Going Mainstream

8/22/2014
It’s hard to believe that a decade ago, only the most forward-thinking innovators had heard of open innovation and crowdsourcing, and fewer still were brave enough to embrace and thrive in these paradigms. With the economic downturn in recent years, more manufacturing corporations have forged relationships with strategic partners and/or tapped into the open innovation and grassroots idea generators used by many small business owners, filmmakers, scientists and professors to create products and solve pressing problems.

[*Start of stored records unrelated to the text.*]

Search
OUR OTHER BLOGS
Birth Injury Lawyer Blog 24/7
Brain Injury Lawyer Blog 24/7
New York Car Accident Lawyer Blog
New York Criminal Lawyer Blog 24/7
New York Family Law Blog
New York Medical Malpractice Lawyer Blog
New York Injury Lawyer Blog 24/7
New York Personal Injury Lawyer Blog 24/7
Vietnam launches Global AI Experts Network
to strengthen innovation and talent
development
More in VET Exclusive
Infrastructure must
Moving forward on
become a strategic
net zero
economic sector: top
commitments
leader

These two terms, crowdsourcing and open innovation, have a lot of similarities. Both can expand your company’s brainpower, increase staff skill sets and add a diverse group of subject matter experts to your team without increasing your headcount. And both can help grow your product pipeline and save costs in the long run, without adding brick and mortar to your existing facilities. While open innovation encourages companies to find strategic corporate partners to improve product lines as well as shorten the time to market, crowdsourcing is a platform for generating ideas that can lead to open innovation.

There are several successful existing groups for these platforms. Today, more than four million entrepreneurs have used the online crowdsourcing platform Kickstarter to fund $652 million in projects that have changed the innovation landscape. But Kickstarter isn’t the only game in town. OpenIDEO hosts competitions in their online communities whose members think up new ways to address social and cultural issues. Kaggle takes it a step further, offering financial rewards and even jobs to scientists specializing in data and algorithms.

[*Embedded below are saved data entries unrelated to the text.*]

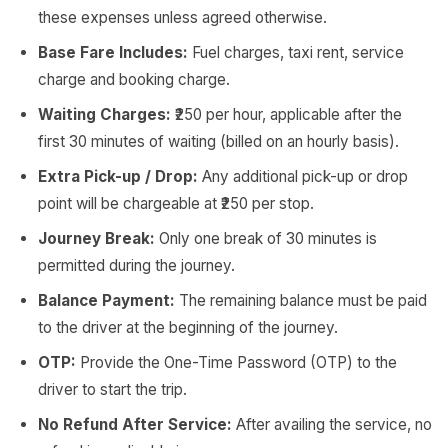
these expenses unless agreed otherwise.
Base Fare Includes:
Fuel charges, taxi rent, service
charge and booking charge.
Waiting Charges:
₹250 per hour, applicable after the
first 30 minutes of waiting (billed on an hourly basis).
Extra Pick-up / Drop:
Any additional pick-up or drop
point will be chargeable at ₹250 per stop.
Journey Break:
Only one break of 30 minutes is
permitted during the journey.
Balance Payment:
The remaining balance must be paid
to the driver at the beginning of the journey.
OTP:
Provide the One-Time Password (OTP) to the
driver to start the trip.
No Refund After Service:
After availing the service, no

Times and Terms are Changing

There will come a day very soon when the words “crowdsourcing” and “open innovation” will become quaint, archaic reminders of ideation history. One trend watcher in the innovation industry has predicted that open innovation will disappear within five to seven years. But don’t panic. Open innovation and crowdsourcing will not go away; they are simply going to be what we call mainstream innovation. I am thankful that these ideas — once cutting edge — are now becoming the norm of how manufacturing companies bring new ideas, services and products to customers and consumers.  

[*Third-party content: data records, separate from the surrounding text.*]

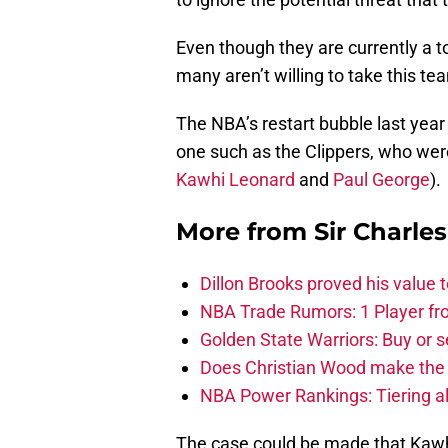
Even though they are currently a t
many aren’t willing to take this t
The NBA’s restart bubble last year 
one such as the Clippers, who were 
Kawhi Leonard
and
Paul George
).
More from
Sir Charle
Dillon Brooks proved his value
NBA Trade Rumors: 1 Player fro
Golden State Warriors: Buy or se
Does Christian Wood make the 
NBA Power Rankings: Tiering all
The case could be made that Kawhi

Crowdsourcing is already morphing into the more aptly named, “co-creation.” There are three platforms for co-creation that are emerging to help companies meet needs: Platform providers, like Kickstarter, provide a digital platform for accessing “the crowd”, which could encompass a wide range of consumers who weigh in on projects or come up with new ideas. Managed service partners are companies that provide a pre-screened crowd of a specific caliber, in much the same way a company might hire an outsourcing firm but at lower cost. Freelance matching and staff augmentation can provide a smaller group or a single expert who can provide specialized expertise to your team as needed. 

Many believe that those who fail to embrace it will become as pass as the non-growth companies we see closing their doors.

“Co-creation is the difference between people creating a great idea for you and people working with you to make a good idea great,” reports a recent article in The Guardian, and I couldn’t agree more.